2011年5月16日月曜日
嬉しかった事
昨5月15日。37、8年来の知人Sさんの夫人・圭子さんと御友人のHさんが東京から、地元・けやき通りの珈琲屋(と書くと、怒られそうだけれど)の友人M君と夕方6時過ぎに、連れ立って来店。
折しも、「熊井展」二日目のお話し会後の盛況で店内はざわめき、人が沢山の時でしたが、心を鬼にして居合わせた皆さんに(熊井さん、K君ごめんなさい!)7時閉店を申し渡しました。
というのも、7時30分に近所の「洋食屋 S」に食事の予約を入れていたからなのです。実は、圭子さんのご亭主のSさん(というより、一般的には見田盛夫のペンネームで有名な料理の評論家。’82年「銀花」紙上に、今泉時代の「あまねや工藝店」とM君の店「珈琲 美々」を紹介してもらった事があります)が昨年2月に亡くなり、大分県に有るS家の菩提寺に分骨の為、九州入りしたついでに古い知人の私とM君の処を訪ねて下さった訳です。ところで、「S」には私と一緒に行く人達が、とりわけ味にうるさく(圭子さんとご一緒のHさんは料理関係業界紙の編集長、M君も味にうるさい)舌の肥えた人達だとは一言も言いませんでした。S君を変に緊張させてもまずいし、いつもの仕事振りを見てもらい、味わってもらうのが彼の為にもなると考えたのです。
さて、日曜の夜とあって店内は満席でした。あらかじめ頼んでいた「夜のコース料理」に合わせて、ワインを選びたいと云うHさんの申し出で、まずコース料理のメインディシュがどんなものであるか、なおかつそれをどのように調理してあるのかを、手伝いの女性に尋ねます。当然、彼女には答えられませんから、S君が出て来て子羊のローストに粒マスタードのソースを合わせた一皿である旨、Hさんにお知らせしていました。メニューと一緒に渡されるワインリストを見ると、見田盛夫が好きであったとHさんのおっしゃるフランス産の赤ワイン(名は失念)があります。圭子さんもM君もあまり飲めないと云うので、私がお相伴する事に決めて、そのワインを注文しました。
まずは、Sさんの思い出に皆で乾杯しました。そして、前菜の皿からスタートです。Hさん曰く、五、六種の前菜のどれもが味のメリハリが利いて美味しいとの事。とりわけ、中に添えてあった空豆の触感がお気に召したらしく、手伝いの女性を介して「その触感」の事を尋ねておいででした。驚いたのは、Hさんの感じたその触感が、実はS君が意図したものであった事です。
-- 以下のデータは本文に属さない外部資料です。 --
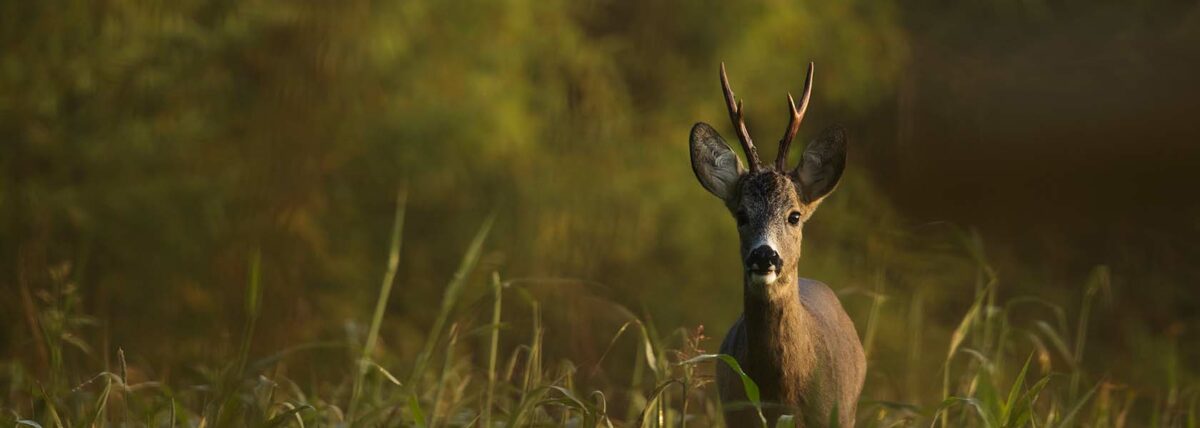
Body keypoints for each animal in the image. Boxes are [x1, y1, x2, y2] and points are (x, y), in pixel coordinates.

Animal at [691, 63, 868, 426]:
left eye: (795, 216)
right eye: (741, 214)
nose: (764, 255)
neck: (781, 395)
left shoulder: (835, 414)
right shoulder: (736, 414)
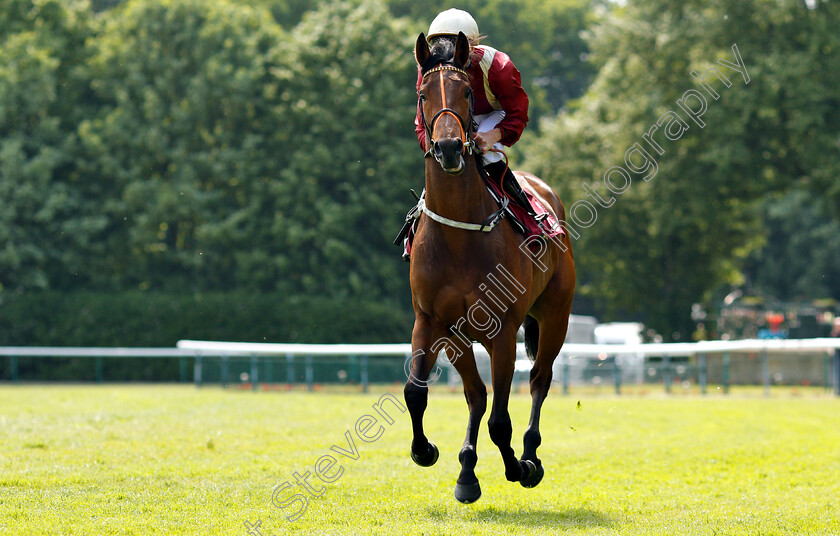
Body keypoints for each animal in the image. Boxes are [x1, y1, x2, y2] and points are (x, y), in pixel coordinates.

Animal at [402, 32, 576, 502]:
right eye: (423, 94)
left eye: (466, 92)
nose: (447, 148)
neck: (459, 237)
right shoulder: (433, 321)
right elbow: (416, 393)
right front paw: (427, 452)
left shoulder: (504, 328)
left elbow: (502, 420)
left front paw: (519, 467)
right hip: (462, 336)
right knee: (477, 395)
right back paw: (466, 470)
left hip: (555, 314)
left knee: (539, 379)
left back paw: (530, 454)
S君にしてみれば、自分の意図したまさにその事が、他人の口を通してほぼその通りに高評価された訳ですから、嬉しかったに違いありません。その後、サラダに使っているオリーブオイルが上等である事、またスープ(新タマネギと長ネギの青味部分を使ったポタージュにまと鯛のポワレが置かれてある)に浮かせてあるバターが美味しいからと、パンの付け合わせにわざわざバター(無塩バター)を注文したり、そのバターに塩がふられて出て来るとがっかりしたりと、皿ごとに必ず彼女自身のコメントと「おいしい!」の台詞が入ります。その度毎に、私はHさんに御礼を申しました。
友人であるS君の仕事を褒めてもらって、真実嬉しかったのです。
後で、私がSの「影のオーナー」だと思った(当然冗談ですけれどね)と言って、私を嬉しがらせたりもして下さいました。
楽しく素敵な夜でした。Hさん、そして圭子さん。お訪ねいただき有難うございました。ちなみに、当夜のHさんの買物。一枚目の写真の中央より少し上の朱色の彫刻。Hさん曰く「牛のレバー」だそうです。
追記 一通りコースが終わった後のお喋りの中で、Sのメニューにクスクス(中近東あたりで食される、粟粒状の蒸したパスタに子羊や野菜を一緒に煮込んだ香辛料入りのスープを掛け回して食する料理)があると聞いたHさん。是非それを食べてみたいとおっしゃり、追加で注文しました。私達にも少し分けて下さいましたが、大半は彼女のお腹におさまりました。その後、クスクスのスープの味の話になって、私にはわからない野菜の名前が出て来て(確かセロリアーク)、それを足すかセロリの元の方を刻んで入れるだけでも、味が違って来るのだそうです。今度Sに行ったら、私もクスクスを食べてみるつもりです。
セロリアックはセロリの仲間で、肥大した根の部分を食べます。